Le parole diventano tese, distorcono, perdono significato e si svuotano. Accade. E’ difficile raccontare lo strazio, la sofferenza, il dolore senza fine. Giuseppina Di Fraia aveva 52 anni e una vita difficile. Stringeva i denti e sgobbava. Pensava solo alle sue due figlie di 23 e 14 anni, i suoi gioielli. Umiliazioni e offese. Scenate e botte. Scariche d’ira. E alle frequenti ondate di rabbia e violenza opponeva il silenzio. Non rispondeva. Tratteneva le lacrime. Viveva in apnea cercando di tenere unita quella parvenza di famiglia.
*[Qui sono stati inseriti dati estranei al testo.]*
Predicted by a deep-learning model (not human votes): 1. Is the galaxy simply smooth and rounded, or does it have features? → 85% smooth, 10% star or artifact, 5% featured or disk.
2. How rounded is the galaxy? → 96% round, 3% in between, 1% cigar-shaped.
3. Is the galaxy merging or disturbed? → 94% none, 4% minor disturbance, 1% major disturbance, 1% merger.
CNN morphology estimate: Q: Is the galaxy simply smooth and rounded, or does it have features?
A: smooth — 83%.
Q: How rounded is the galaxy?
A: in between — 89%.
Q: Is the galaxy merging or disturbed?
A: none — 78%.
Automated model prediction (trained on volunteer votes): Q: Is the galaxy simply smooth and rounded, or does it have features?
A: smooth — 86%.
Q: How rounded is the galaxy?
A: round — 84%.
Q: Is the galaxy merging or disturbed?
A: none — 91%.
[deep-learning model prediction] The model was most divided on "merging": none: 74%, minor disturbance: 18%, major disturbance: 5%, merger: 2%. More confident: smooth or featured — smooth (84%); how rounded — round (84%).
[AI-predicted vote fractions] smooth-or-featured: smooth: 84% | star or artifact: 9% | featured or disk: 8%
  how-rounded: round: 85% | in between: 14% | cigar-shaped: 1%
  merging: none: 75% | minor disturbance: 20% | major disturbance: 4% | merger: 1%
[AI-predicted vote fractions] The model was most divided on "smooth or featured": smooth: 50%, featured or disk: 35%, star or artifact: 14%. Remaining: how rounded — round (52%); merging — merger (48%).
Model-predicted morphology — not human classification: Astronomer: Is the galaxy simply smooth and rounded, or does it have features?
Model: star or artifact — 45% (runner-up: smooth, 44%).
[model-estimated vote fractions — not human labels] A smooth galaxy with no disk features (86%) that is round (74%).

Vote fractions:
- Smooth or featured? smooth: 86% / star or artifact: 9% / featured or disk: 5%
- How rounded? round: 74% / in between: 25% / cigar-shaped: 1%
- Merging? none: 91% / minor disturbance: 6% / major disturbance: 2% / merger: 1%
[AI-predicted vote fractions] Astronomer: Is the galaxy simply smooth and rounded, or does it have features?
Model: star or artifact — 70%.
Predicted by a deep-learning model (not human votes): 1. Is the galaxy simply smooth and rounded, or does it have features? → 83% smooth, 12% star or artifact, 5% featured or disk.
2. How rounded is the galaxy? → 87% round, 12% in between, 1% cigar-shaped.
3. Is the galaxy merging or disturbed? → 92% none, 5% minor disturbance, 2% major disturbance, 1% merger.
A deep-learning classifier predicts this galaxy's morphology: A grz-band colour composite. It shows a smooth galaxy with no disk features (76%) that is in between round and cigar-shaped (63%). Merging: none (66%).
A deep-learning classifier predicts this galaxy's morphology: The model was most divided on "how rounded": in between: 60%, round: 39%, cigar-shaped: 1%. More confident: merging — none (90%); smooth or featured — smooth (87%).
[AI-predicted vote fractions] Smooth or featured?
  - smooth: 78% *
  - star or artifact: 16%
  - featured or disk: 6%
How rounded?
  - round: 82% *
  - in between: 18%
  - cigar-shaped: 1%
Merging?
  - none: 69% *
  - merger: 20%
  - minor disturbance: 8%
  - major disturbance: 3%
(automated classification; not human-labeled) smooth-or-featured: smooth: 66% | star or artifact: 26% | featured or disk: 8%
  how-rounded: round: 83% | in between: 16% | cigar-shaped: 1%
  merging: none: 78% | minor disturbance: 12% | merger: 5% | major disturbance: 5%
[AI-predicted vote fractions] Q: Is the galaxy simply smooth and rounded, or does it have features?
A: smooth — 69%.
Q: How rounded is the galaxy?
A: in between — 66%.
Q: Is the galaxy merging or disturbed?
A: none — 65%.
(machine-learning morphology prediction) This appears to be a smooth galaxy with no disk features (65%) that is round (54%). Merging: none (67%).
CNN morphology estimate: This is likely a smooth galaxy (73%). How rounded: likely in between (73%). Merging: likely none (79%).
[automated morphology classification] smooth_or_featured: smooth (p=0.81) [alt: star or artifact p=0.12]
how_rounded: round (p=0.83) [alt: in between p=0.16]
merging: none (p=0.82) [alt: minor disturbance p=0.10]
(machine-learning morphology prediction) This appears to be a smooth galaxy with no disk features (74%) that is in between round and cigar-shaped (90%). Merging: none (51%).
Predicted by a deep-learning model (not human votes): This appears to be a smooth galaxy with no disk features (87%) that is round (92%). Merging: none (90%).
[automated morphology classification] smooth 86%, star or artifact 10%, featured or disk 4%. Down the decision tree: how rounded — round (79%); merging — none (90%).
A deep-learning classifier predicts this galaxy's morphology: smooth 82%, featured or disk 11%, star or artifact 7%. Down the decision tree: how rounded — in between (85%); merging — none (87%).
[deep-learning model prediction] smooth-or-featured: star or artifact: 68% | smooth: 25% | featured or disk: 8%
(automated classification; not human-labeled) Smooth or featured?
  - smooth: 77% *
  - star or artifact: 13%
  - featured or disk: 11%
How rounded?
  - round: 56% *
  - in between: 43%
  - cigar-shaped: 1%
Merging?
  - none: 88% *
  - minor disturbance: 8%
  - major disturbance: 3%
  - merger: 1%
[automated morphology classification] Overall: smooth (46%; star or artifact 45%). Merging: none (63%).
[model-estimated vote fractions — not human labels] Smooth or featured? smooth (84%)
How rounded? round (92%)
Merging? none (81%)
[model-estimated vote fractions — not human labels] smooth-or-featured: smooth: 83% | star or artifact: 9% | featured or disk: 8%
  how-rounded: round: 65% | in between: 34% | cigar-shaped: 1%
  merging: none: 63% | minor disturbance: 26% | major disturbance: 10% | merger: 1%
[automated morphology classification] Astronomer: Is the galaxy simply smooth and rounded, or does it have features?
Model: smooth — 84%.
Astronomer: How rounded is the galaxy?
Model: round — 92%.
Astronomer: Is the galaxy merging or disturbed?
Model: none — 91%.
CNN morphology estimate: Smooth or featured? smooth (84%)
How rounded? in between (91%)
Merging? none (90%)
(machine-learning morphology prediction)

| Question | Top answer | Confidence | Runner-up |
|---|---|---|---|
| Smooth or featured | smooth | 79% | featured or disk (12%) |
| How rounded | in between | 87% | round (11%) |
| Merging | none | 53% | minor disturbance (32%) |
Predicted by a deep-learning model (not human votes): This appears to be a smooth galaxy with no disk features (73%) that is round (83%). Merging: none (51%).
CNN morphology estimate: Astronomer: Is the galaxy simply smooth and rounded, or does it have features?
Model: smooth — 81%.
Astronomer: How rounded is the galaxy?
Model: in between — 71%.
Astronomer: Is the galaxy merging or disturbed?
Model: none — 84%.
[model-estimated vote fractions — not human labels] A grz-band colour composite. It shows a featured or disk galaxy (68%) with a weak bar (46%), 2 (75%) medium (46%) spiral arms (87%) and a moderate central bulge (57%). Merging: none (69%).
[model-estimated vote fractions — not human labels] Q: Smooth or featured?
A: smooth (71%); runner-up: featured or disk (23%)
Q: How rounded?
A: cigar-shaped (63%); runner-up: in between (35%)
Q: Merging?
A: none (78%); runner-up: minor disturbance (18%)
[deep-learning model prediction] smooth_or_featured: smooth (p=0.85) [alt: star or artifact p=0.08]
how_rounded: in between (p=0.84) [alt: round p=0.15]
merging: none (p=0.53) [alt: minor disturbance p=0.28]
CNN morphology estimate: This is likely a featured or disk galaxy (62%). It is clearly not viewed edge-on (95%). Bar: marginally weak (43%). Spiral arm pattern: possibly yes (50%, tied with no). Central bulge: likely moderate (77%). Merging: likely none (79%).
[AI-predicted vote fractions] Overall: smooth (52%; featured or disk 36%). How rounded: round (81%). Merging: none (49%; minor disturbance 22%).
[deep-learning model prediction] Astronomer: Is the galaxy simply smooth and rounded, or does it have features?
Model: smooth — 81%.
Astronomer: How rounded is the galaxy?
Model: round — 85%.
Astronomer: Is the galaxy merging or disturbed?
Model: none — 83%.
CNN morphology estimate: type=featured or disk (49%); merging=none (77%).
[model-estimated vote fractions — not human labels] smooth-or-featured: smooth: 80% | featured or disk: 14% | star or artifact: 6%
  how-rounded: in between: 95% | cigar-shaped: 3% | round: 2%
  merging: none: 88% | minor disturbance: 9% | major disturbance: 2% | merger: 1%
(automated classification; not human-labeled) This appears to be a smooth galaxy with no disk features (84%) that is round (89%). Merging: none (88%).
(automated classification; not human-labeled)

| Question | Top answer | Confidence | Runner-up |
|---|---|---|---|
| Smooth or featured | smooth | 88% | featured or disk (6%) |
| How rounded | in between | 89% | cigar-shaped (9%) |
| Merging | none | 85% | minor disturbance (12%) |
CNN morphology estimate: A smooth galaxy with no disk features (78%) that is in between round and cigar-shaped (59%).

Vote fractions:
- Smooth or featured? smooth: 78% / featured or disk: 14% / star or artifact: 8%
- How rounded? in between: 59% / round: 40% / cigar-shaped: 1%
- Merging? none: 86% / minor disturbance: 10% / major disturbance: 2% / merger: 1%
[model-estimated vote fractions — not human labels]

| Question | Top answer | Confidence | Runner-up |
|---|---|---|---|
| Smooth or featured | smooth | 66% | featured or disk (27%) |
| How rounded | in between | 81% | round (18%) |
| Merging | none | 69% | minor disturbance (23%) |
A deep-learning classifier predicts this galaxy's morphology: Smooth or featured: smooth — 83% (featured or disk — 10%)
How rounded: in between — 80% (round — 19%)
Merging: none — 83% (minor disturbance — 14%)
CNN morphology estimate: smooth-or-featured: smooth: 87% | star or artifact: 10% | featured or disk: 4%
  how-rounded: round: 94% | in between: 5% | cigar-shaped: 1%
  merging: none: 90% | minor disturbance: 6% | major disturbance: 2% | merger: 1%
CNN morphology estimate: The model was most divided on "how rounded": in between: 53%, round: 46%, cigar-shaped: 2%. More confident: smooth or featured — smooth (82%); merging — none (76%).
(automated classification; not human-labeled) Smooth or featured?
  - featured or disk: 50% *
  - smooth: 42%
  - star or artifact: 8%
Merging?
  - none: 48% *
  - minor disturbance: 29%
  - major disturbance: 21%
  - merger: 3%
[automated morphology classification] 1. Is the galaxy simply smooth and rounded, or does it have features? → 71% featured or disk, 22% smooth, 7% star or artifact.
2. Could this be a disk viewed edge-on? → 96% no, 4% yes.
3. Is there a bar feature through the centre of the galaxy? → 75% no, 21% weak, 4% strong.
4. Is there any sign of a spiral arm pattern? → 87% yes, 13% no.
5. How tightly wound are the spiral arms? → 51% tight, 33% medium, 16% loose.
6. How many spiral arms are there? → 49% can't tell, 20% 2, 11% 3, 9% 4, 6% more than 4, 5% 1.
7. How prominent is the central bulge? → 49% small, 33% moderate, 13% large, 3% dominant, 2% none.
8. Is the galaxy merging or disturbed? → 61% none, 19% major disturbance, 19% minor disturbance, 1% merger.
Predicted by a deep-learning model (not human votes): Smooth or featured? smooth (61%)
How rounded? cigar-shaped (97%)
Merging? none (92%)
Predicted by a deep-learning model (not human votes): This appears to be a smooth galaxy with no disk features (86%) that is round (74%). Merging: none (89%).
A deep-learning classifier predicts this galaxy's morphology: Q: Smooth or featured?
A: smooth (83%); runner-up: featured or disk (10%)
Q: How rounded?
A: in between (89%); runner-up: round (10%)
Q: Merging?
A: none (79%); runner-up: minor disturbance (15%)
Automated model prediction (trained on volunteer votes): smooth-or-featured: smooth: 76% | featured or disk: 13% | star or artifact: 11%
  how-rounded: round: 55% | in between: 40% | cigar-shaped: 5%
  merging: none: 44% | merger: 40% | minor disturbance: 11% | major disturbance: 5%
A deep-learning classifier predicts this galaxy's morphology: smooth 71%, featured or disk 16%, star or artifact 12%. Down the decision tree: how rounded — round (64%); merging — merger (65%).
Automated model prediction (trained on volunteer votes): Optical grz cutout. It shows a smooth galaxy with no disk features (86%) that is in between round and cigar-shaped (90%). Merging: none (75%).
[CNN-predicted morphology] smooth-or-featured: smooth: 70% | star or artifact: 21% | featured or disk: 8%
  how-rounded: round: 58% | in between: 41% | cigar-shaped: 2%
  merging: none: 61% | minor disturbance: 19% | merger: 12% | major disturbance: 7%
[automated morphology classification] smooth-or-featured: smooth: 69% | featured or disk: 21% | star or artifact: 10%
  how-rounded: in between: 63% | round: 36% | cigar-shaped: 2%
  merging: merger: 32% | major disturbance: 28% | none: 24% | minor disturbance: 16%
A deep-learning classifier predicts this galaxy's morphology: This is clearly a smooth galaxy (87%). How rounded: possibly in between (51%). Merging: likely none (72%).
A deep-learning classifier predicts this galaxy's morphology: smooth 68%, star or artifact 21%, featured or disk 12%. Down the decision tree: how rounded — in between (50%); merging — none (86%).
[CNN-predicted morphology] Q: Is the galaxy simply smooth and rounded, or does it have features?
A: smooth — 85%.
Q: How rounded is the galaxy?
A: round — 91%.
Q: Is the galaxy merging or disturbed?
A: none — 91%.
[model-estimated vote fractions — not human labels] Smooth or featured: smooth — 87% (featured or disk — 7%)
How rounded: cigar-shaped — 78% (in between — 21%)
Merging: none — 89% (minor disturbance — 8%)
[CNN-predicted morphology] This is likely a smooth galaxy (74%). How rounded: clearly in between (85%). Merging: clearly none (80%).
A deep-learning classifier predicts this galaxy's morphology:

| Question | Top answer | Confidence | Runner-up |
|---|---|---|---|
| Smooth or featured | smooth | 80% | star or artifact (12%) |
Nonostante tutto, ogni santa mattina Giuseppina, fattosi il segno della croce, andava a lavoro: prestava servizio come colf. I soldi che guadagnava le occorrevano per garantire un piatto caldo a tavola. Lo scorso 11 febbraio mentre Giuseppina andava a lavoro, in via Vicinale Monti a Pianura, il marito l’ha inseguita e investita con la sua Fiat Tipo. Ad assistere alla tragica scena alcuni passanti. Neppure credevano ai loro occhi. Non è possibile. Ci siamo sbagliati. Ma che andiamo a pensare. L’uomo invece freddo, distaccato e strafottente con faccia tosta e agire impunito li rassicura: si è trattato solo di un incidente. Lo giura. Non era sua intenzione investirla, ma che voleva solo parlarle e che l’avrebbe immediatamente condotta in ospedale e si sarebbe preso cura di lei. Un bastardo. Una chiavica. Un vile. Invece, pochi metri dopo, l’escalation di inaudita violenza. Ferma l’auto. Trascina la moglie fuori, tirandola per i capelli. La cosparge di benzina. Le dà fuoco. Giuseppina brucia a terra. E’ una torcia umana. Le grida sono strazianti. La scena è orripilante. Lui l’osserva. Risale sull’auto e si allontana. Non è accaduto niente. Andava fatto. E’ giusto così. Assurdo. Senza parole. Mancano le frasi. Solo rabbia e voglia di una giustizia che sia davvero giusta.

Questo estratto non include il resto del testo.